[Task item]
Starting with the opening line of the material, restate every line word for word, and end on the line containing "right wrist: (273, 461)".

========================================================================

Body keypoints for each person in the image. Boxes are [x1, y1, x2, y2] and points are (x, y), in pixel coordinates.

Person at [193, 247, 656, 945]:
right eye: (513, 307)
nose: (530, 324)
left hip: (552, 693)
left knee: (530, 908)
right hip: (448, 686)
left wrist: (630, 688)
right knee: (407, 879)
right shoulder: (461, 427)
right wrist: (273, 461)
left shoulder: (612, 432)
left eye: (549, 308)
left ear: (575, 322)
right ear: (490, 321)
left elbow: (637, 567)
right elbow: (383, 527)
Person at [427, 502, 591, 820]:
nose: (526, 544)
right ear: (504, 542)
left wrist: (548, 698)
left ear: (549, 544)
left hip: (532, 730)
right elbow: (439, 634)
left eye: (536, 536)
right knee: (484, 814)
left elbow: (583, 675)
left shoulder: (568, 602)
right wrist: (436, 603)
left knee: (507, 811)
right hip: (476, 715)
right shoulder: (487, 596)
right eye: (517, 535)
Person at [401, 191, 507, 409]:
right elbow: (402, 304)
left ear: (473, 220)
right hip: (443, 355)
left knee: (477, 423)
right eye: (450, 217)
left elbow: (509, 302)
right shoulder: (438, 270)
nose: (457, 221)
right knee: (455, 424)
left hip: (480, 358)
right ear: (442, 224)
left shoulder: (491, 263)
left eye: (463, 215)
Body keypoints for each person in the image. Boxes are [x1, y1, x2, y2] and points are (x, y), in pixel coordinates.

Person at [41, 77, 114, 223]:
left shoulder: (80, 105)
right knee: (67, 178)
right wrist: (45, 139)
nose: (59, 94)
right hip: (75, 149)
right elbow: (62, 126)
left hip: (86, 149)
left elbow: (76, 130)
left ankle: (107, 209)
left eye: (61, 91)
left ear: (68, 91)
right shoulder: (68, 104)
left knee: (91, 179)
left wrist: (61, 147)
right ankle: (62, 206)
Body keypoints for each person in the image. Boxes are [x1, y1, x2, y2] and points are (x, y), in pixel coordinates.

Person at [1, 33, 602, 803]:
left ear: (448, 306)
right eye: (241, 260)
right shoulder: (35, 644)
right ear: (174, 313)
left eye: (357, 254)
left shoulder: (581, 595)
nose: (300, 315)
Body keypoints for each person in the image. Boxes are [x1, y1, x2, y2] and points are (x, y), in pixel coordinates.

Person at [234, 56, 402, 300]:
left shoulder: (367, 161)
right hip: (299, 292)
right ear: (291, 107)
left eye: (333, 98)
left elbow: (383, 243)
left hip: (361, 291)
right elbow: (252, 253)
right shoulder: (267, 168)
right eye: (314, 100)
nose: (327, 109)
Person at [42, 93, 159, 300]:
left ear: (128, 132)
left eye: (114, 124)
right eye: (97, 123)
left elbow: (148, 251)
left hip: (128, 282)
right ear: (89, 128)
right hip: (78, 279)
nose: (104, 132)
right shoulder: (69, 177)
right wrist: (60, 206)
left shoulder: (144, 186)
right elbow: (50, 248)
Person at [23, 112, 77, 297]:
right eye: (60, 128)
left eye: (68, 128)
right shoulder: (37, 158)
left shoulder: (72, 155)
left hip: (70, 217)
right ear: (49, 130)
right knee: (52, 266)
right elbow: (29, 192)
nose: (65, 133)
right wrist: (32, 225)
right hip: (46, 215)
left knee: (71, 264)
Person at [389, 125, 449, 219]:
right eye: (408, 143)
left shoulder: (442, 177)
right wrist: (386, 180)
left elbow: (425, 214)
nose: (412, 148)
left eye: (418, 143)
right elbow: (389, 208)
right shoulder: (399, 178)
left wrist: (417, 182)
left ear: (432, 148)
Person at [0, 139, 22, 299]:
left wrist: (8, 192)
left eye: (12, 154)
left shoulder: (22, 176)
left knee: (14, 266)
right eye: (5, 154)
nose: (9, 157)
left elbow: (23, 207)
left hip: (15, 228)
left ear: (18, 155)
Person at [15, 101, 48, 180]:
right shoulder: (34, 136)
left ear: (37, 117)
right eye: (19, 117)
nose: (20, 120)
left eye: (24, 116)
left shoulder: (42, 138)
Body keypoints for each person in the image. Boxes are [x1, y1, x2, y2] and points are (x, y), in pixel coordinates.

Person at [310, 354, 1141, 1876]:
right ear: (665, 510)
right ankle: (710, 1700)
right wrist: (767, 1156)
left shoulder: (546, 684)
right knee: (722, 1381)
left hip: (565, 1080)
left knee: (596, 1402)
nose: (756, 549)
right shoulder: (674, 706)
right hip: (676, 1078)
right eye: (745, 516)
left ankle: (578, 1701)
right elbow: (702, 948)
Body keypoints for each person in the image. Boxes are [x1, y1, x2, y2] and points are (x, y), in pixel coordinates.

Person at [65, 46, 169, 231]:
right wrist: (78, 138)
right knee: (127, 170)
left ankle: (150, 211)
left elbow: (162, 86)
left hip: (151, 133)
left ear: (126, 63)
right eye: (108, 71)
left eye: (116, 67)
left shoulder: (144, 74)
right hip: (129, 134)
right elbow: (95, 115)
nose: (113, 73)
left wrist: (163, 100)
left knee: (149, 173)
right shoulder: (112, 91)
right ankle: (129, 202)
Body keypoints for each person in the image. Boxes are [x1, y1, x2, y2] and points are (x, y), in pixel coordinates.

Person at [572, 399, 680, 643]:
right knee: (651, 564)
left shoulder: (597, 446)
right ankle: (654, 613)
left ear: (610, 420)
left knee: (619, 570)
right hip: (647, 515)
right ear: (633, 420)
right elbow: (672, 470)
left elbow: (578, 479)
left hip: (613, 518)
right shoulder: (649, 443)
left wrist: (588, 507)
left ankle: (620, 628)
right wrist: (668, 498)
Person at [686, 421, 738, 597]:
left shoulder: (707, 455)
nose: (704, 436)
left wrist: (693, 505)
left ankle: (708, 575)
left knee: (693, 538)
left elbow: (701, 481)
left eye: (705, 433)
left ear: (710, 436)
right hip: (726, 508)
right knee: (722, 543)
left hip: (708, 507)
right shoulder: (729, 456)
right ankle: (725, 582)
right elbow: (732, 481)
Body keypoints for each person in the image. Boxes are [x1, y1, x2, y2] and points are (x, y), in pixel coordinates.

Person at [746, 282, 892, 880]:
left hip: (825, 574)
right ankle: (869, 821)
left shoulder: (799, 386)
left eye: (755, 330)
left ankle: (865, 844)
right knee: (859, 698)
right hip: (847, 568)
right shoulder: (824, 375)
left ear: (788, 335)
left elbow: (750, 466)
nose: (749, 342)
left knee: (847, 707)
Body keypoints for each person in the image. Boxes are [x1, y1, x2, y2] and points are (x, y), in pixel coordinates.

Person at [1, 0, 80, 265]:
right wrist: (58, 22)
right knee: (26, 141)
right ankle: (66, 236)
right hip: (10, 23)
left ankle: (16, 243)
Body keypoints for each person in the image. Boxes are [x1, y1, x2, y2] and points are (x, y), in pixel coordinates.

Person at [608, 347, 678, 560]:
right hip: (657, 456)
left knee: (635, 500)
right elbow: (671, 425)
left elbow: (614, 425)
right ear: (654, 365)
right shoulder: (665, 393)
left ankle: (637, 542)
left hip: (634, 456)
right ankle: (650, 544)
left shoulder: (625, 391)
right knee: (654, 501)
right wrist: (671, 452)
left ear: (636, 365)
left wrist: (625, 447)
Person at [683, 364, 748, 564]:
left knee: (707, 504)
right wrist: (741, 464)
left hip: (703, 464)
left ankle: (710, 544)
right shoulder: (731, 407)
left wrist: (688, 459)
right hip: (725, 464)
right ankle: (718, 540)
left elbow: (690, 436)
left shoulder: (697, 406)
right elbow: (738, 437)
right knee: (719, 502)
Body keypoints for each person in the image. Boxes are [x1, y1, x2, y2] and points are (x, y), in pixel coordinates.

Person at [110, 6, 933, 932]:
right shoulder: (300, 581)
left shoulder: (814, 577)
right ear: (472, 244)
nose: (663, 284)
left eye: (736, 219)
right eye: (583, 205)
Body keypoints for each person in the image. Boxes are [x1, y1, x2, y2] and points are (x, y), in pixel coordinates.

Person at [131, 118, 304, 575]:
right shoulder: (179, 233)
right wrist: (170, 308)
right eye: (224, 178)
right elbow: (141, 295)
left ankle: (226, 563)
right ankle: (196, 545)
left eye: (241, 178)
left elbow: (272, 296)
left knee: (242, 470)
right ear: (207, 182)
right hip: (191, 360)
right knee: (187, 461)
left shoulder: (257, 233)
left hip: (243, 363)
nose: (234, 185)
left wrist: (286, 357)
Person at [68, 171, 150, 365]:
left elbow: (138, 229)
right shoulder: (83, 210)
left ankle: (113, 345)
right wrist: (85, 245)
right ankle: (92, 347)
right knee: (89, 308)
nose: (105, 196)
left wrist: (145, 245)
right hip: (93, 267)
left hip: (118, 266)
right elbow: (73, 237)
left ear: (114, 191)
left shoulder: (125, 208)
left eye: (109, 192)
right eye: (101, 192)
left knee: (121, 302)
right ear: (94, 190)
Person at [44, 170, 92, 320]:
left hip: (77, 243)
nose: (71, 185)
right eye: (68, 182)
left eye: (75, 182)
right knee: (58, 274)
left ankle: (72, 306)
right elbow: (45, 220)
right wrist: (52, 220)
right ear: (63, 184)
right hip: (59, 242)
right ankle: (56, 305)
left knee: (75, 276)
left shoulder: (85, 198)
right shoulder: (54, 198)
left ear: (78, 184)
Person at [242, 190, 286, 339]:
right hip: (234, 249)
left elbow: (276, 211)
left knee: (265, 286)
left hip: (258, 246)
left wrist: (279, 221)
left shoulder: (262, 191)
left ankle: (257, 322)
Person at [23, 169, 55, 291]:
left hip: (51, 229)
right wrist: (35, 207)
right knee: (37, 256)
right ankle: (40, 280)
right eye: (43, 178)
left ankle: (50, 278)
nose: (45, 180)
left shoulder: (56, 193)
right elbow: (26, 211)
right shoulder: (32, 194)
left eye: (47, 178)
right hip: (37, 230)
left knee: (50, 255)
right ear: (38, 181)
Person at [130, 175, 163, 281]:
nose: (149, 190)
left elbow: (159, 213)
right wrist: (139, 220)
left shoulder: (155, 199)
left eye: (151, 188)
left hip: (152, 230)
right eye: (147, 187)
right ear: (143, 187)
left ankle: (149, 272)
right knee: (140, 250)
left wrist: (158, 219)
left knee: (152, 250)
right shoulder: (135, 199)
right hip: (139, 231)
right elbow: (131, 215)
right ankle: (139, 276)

========================================================================

[Exercise output]
Body keypoints for each person in the image. Boxes are [x1, y1, x2, y2] and points are (x, y), in pixel coordinates.

Person at [193, 247, 656, 945]:
right eye: (513, 307)
nose: (530, 324)
left hip: (552, 693)
left knee: (530, 908)
right hip: (448, 686)
left wrist: (630, 688)
right knee: (407, 879)
right shoulder: (461, 427)
right wrist: (273, 461)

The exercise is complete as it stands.